I feel if I can get my hands in a more relaxed position my meditation practice will become heightened.

Advice, experience?

Comments

  • FenixFenix Veteran
    sometimes I get that feeling and sometimes my hands feel extremely comfortable. sry I cant help
  • It sounds as if you have a problem with your hands being too tense. Am I right?
    If that's the case then that's OK. You obviously don't want your body to be too tense, otherwise you wouldn't be meditating, but what you want to understand is that you don't want your body to turn into a bowl of porridge and just slop all over itself. When you start to meditate, your body might have tension, gradually you just let it go breath by breath and your hands will naturally settle into themselves. As you enter into a more advanced stage of the meditation your whole body, including your hands, will have entered this state of perfect relaxation, where it is not too tense, and not too lose.
  • Place your hands wherever it feels comfortable first. Just rested on your lap should be fine. You can even move them around to find where it is most comfortable. Once you find a comfortable place for them, you can now go back to single minded focus and breath, and once you reach that everything else falls into place and uncomfortableness including with the hands will also fade into the focus that you have reached.
  • Bodha8Bodha8 Veteran
    The Mudra should reflect he type of meditation you wish to practice. If slight adjustments to your Mudra are required to all;ow you to relax more, then you should make them.

    With Metta
  • jlljll Veteran
    edited June 2011
    The issue is not your hands, its your monkey mind up to its old tricks. Once you solve the hand problem, it will be something else.
  • seeker242seeker242 Zen Florida, USA Veteran
    The hands are usually not supposed to be completely relaxed. To press the thumbs together makes too much tension. They should just lightly be touching each other with just the tips, not pressing any way. What prevents them from collapsing is mindfulness of your posture.
  • The issue is not your hands, its your monkey mind up to its old tricks. Once you solve the hand problem, it will be something else.
    ^^this
  • lightwithinlightwithin Veteran
    edited June 2011
    Having my hands in such a placement causes some exertion of energy.
    I totally know what you mean. I find myself in the same position as well. I learned the cosmic/universal mudra is the proper position in Zazen and I tried to keep it as long as I could, but had to give it up for the same reason.

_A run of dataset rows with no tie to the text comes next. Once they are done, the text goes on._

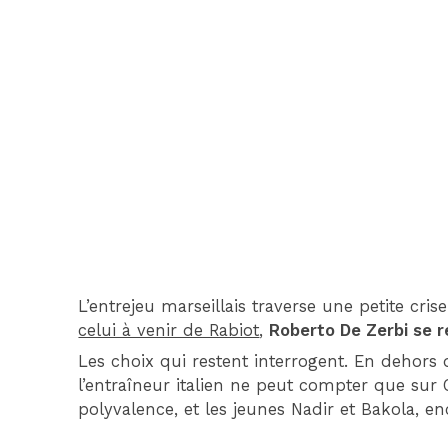
L’entrejeu marseillais traverse une petite cri
celui à venir de Rabiot
,
Roberto De Zerbi se 
Les choix qui restent interrogent. En dehors 
l’entraîneur italien ne peut compter que sur
polyvalence, et les jeunes Nadir et Bakola, e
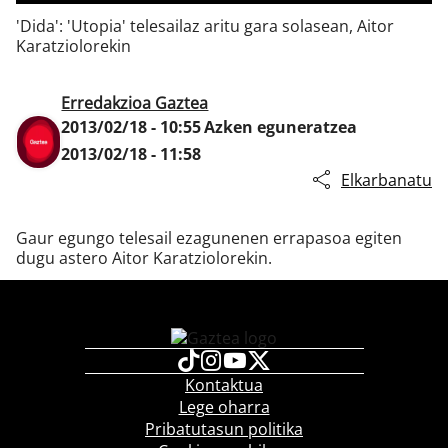
'Dida': 'Utopia' telesailaz aritu gara solasean, Aitor
Karatziolorekin
Klisk
Erredakzioa Gaztea
2013/02/18 - 10:55
Azken eguneratzea
2013/02/18 - 11:58
Elkarbanatu
Gaur egungo telesail ezagunenen errapasoa egiten
dugu astero Aitor Karatziolorekin.
Kontaktua
Lege oharra
Pribatutasun politika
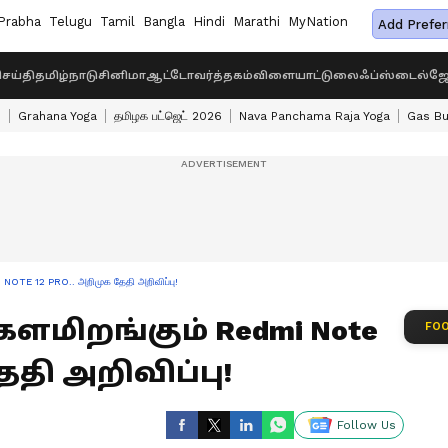
Prabha
Telugu
Tamil
Bangla
Hindi
Marathi
MyNation
Add Prefer
ெய்தி
தமிழ்நாடு
சினிமா
ஆட்டோ
வர்த்தகம்
விளையாட்டு
லைஃப்ஸ்டைல்
ஜோ
s
Grahana Yoga
தமிழக பட்ஜெட் 2026
Nava Panchama Raja Yoga
Gas Bu
 NOTE 12 PRO.. அறிமுக தேதி அறிவிப்பு!
களமிறங்கும் Redmi Note
FOO
தேதி அறிவிப்பு!
Follow Us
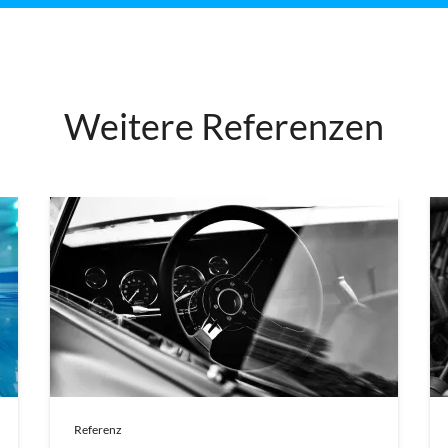
Weitere Referenzen
Referenz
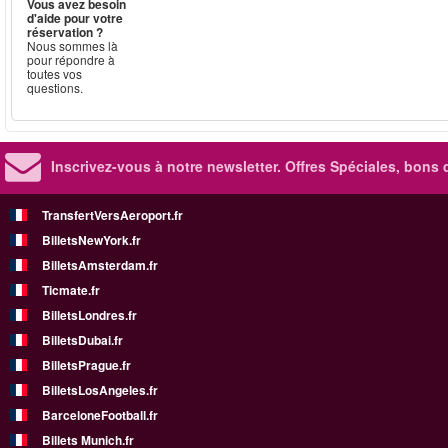
Vous avez besoin
d'aide pour votre
réservation ?
Nous sommes là
pour répondre à
toutes vos
questions.
Inscrivez-vous à notre newsletter. Offres Spéciales, bons 
TransfertVersAeroport.fr
BilletsNewYork.fr
BilletsAmsterdam.fr
Ticmate.fr
BilletsLondres.fr
BilletsDubai.fr
BilletsPrague.fr
BilletsLosAngeles.fr
BarceloneFootball.fr
Billets Munich.fr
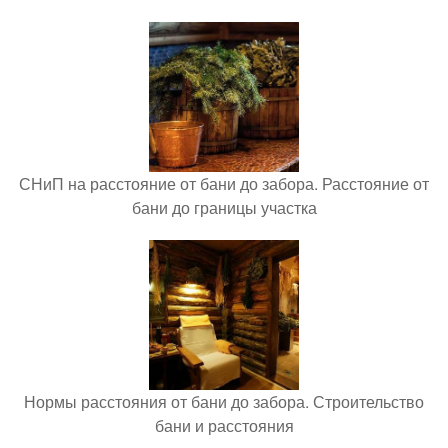
СНиП на расстояние от бани до забора. Расстояние от
бани до границы участка
Нормы расстояния от бани до забора. Строительство
бани и расстояния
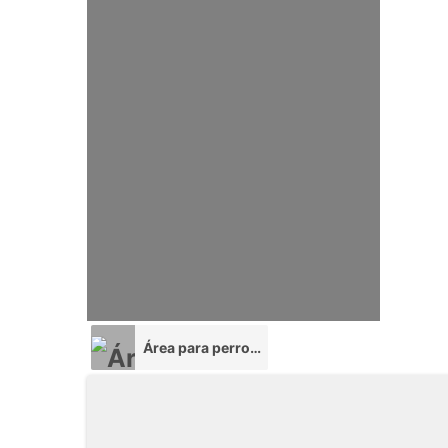
Área para perros (AP)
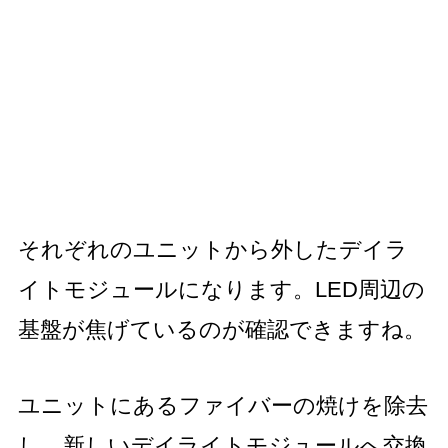
それぞれのユニットから外したデイラ
イトモジュールになります。LED周辺の
基盤が焦げているのが確認できますね。
ユニットにあるファイバーの焼けを除去
し、新しいデイライトモジュールへ交換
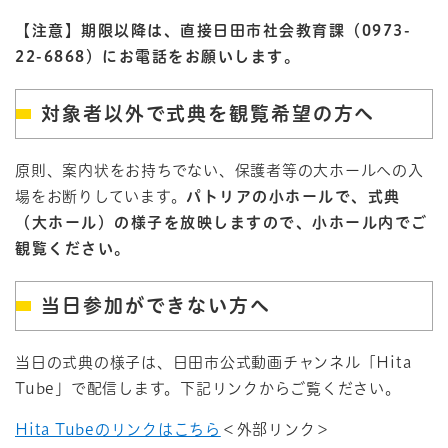
【注意】期限以降は、直接日田市社会教育課（0973-
22-6868）にお電話をお願いします。
対象者以外で式典を観覧希望の方へ
原則、案内状をお持ちでない、保護者等の大ホールへの入
場をお断りしています。
パトリアの小ホールで、式典
（大ホール）の様子を放映しますので、小ホール内でご
観覧ください。
当日参加ができない方へ
当日の式典の様子は、日田市公式動画チャンネル「Hita
Tube」で配信します。下記リンクからご覧ください。
Hita Tubeのリンクはこちら
＜外部リンク＞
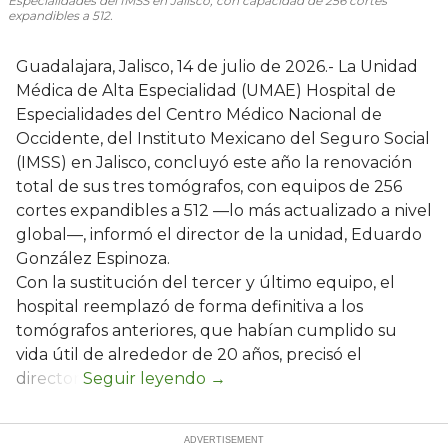
Especialidades del IMSS en Jalisco, con capacidad de 256 cortes
expandibles a 512.
Guadalajara, Jalisco, 14 de julio de 2026.- La Unidad
Médica de Alta Especialidad (UMAE) Hospital de
Especialidades del Centro Médico Nacional de
Occidente, del Instituto Mexicano del Seguro Social
(IMSS) en Jalisco, concluyó este año la renovación
total de sus tres tomógrafos, con equipos de 256
cortes expandibles a 512 —lo más actualizado a nivel
global—, informó el director de la unidad, Eduardo
González Espinoza.
Con la sustitución del tercer y último equipo, el
hospital reemplazó de forma definitiva a los
tomógrafos anteriores, que habían cumplido su
vida útil de alrededor de 20 años, precisó el
director.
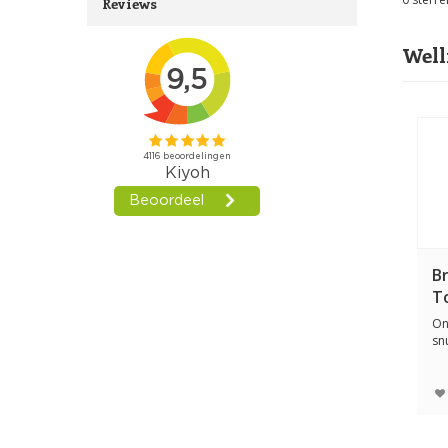
Reviews
Well
B
T
Ont
sn
Br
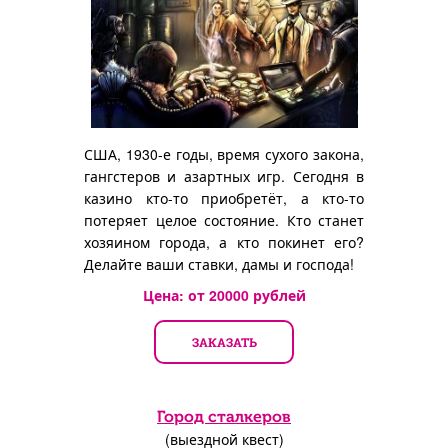
США, 1930-е годы, время сухого закона,
гангстеров и азартных игр. Сегодня в
казино кто-то приобретёт, а кто-то
потеряет целое состояние. Кто станет
хозяином города, а кто покинет его?
Делайте ваши ставки, дамы и господа!
Цена: от
20000
рублей
ЗАКАЗАТЬ
Город сталкеров
(выездной квест)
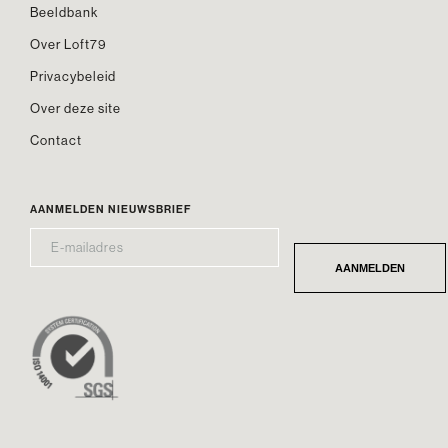
Beeldbank
Over Loft79
Privacybeleid
Over deze site
Contact
AANMELDEN NIEUWSBRIEF
E-
*
MAILADRES
AANMELDEN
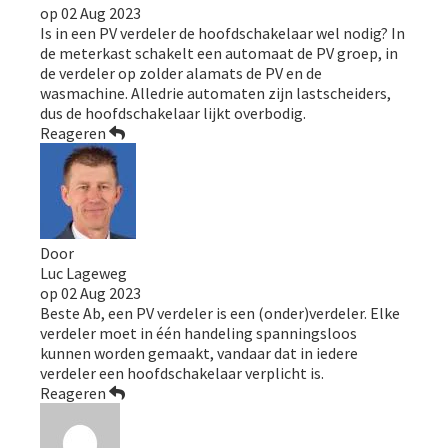
op
02 Aug 2023
Is in een PV verdeler de hoofdschakelaar wel nodig? In
de meterkast schakelt een automaat de PV groep, in
de verdeler op zolder alamats de PV en de
wasmachine. Alledrie automaten zijn lastscheiders,
dus de hoofdschakelaar lijkt overbodig.
Reageren
Door
Luc Lageweg
op
02 Aug 2023
Beste Ab, een PV verdeler is een (onder)verdeler. Elke
verdeler moet in één handeling spanningsloos
kunnen worden gemaakt, vandaar dat in iedere
verdeler een hoofdschakelaar verplicht is.
Reageren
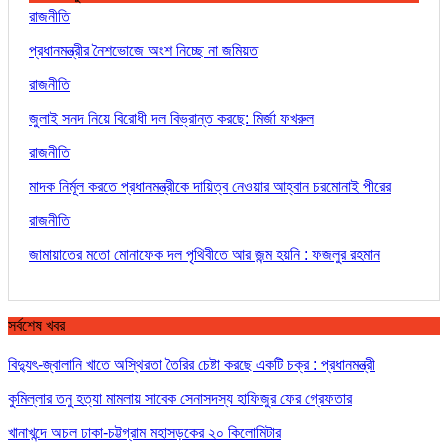
রাজনীতি
প্রধানমন্ত্রীর নৈশভোজে অংশ নিচ্ছে না জমিয়ত
রাজনীতি
জুলাই সনদ নিয়ে বিরোধী দল বিভ্রান্ত করছে: মির্জা ফখরুল
রাজনীতি
মাদক নির্মূল করতে প্রধানমন্ত্রীকে দায়িত্ব নেওয়ার আহ্বান চরমোনাই পীরের
রাজনীতি
জামায়াতের মতো মোনাফেক দল পৃথিবীতে আর জন্ম হয়নি : ফজলুর রহমান
সর্বশেষ খবর
বিদ্যুৎ-জ্বালানি খাতে অস্থিরতা তৈরির চেষ্টা করছে একটি চক্র : প্রধানমন্ত্রী
কুমিল্লার তনু হত্যা মামলায় সাবেক সেনাসদস্য হাফিজুর ফের গ্রেফতার
খানাখন্দে অচল ঢাকা-চট্টগ্রাম মহাসড়কের ২০ কিলোমিটার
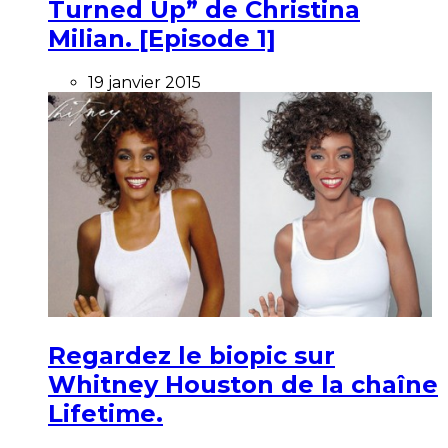
Turned Up” de Christina
Milian. [Episode 1]
19 janvier 2015
Regardez le biopic sur
Whitney Houston de la chaîne
Lifetime.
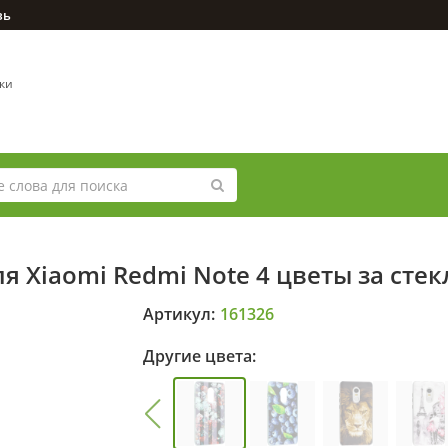
зь
вки
я Xiaomi Redmi Note 4 цветы за сте
Артикул:
161326
Другие цвета:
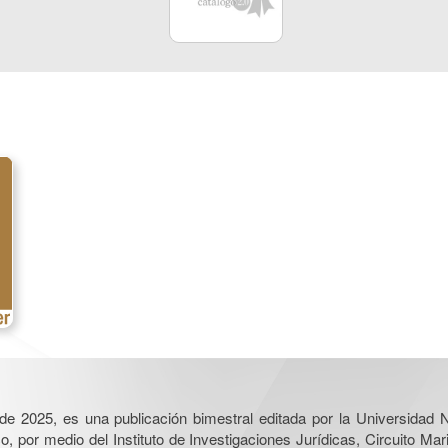
l de 2025, es una publicación bimestral editada por la Universidad
por medio del Instituto de Investigaciones Jurídicas, Circuito Mari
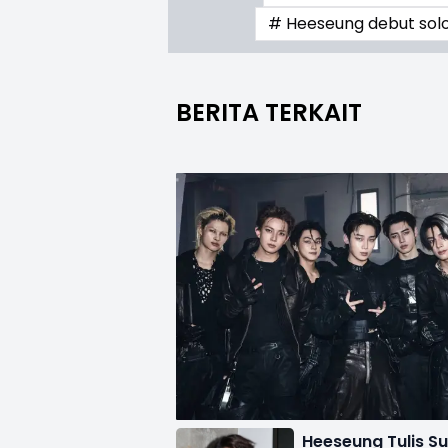
# Heeseung debut sol
BERITA TERKAIT
Heeseung Tulis Su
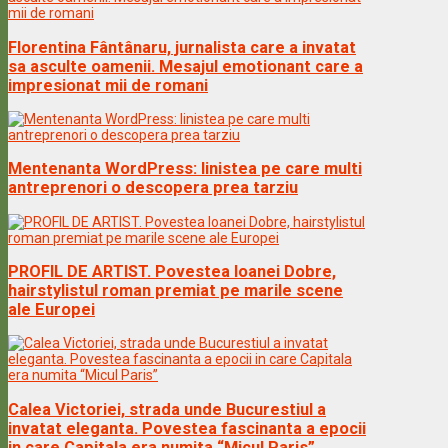
Florentina Fântânaru, jurnalista care a invatat
sa asculte oamenii. Mesajul emotionant care a
impresionat mii de romani
Mentenanta WordPress: linistea pe care multi
antreprenori o descopera prea tarziu
PROFIL DE ARTIST. Povestea Ioanei Dobre,
hairstylistul roman premiat pe marile scene
ale Europei
Calea Victoriei, strada unde Bucurestiul a
invatat eleganta. Povestea fascinanta a epocii
in care Capitala era numita “Micul Paris”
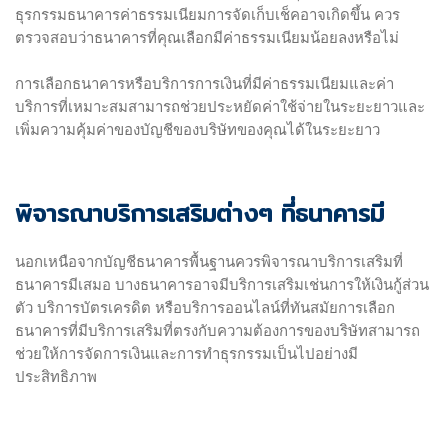
ธุรกรรมธนาคารค่าธรรมเนียมการจัดเก็บเช็คอาจเกิดขึ้น ควร
ตรวจสอบว่าธนาคารที่คุณเลือกมีค่าธรรมเนียมน้อยลงหรือไม่
การเลือกธนาคารหรือบริการการเงินที่มีค่าธรรมเนียมและค่า
บริการที่เหมาะสมสามารถช่วยประหยัดค่าใช้จ่ายในระยะยาวและ
เพิ่มความคุ้มค่าของบัญชีของบริษัทของคุณได้ในระยะยาว
พิจารณาบริการเสริมต่างๆ ที่ธนาคารมี
นอกเหนือจากบัญชีธนาคารพื้นฐานควรพิจารณาบริการเสริมที่
ธนาคารมีเสมอ บางธนาคารอาจมีบริการเสริมเช่นการให้เงินกู้ส่วน
ตัว บริการบัตรเครดิต หรือบริการออนไลน์ที่ทันสมัยการเลือก
ธนาคารที่มีบริการเสริมที่ตรงกับความต้องการของบริษัทสามารถ
ช่วยให้การจัดการเงินและการทำธุรกรรมเป็นไปอย่างมี
ประสิทธิภาพ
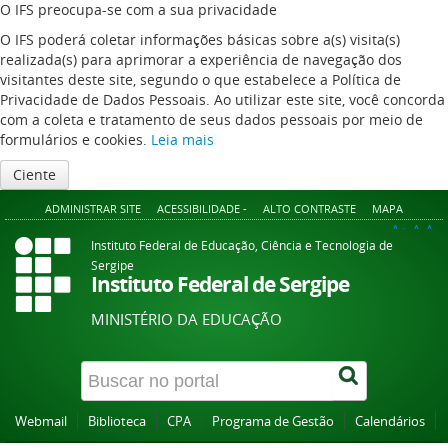
O IFS preocupa-se com a sua privacidade
O IFS poderá coletar informações básicas sobre a(s) visita(s)
realizada(s) para aprimorar a experiência de navegação dos
visitantes deste site, segundo o que estabelece a Política de
Privacidade de Dados Pessoais. Ao utilizar este site, você concorda
com a coleta e tratamento de seus dados pessoais por meio de
formulários e cookies.
Leia mais
Ciente
ADMINISTRAR SITE
ACESSIBILIDADE -
ALTO CONTRASTE
MAPA
A+
A
A-
Instituto Federal de Educação, Ciência e Tecnologia de
Sergipe
Instituto Federal de Sergipe
MINISTÉRIO DA EDUCAÇÃO
Webmail
Biblioteca
CPA
Programa de Gestão
Calendários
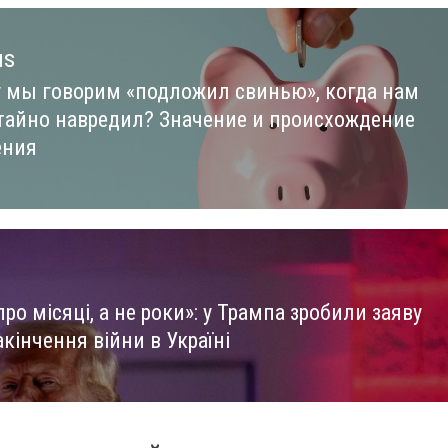
us
 мы говорим «подложил свинью», когда нам
us
 тайно навредил? Значение и происхождение
ения
ро місяці, а не роки»: у Трампа зробили заяву
кінчення війни в Україні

    I've seen pictures of people meditating (from different traditions of Buddhism) with their hands just one cradling the other with no special position of the fingers, so I started doing that.

    But then, even that felt like a strain, because I'm a fat person and having my hands in front of my huge gut also took some effort and it was throwing me off. So I ended up keeping my hands, palms down, on top of each of my knees. Which I also saw on a picture (on the Dharma Punx website). This is the position I use now and I find it very comfortable.

    I'm aware the mudras have their purpose and meaning and that any hardcore Zen master would say I'm wrong to not do it, but I just went with what felt better.
    but what you want to understand is that you don't want your body to turn into a bowl of porridge and just slop all over itself.
    This is a great point to remember. Relaxation doesn't mean complete loss of muscle tone or sloppiness. I have to keep reminding myself of that over and over, not just while in meditation, but also off the cushion too.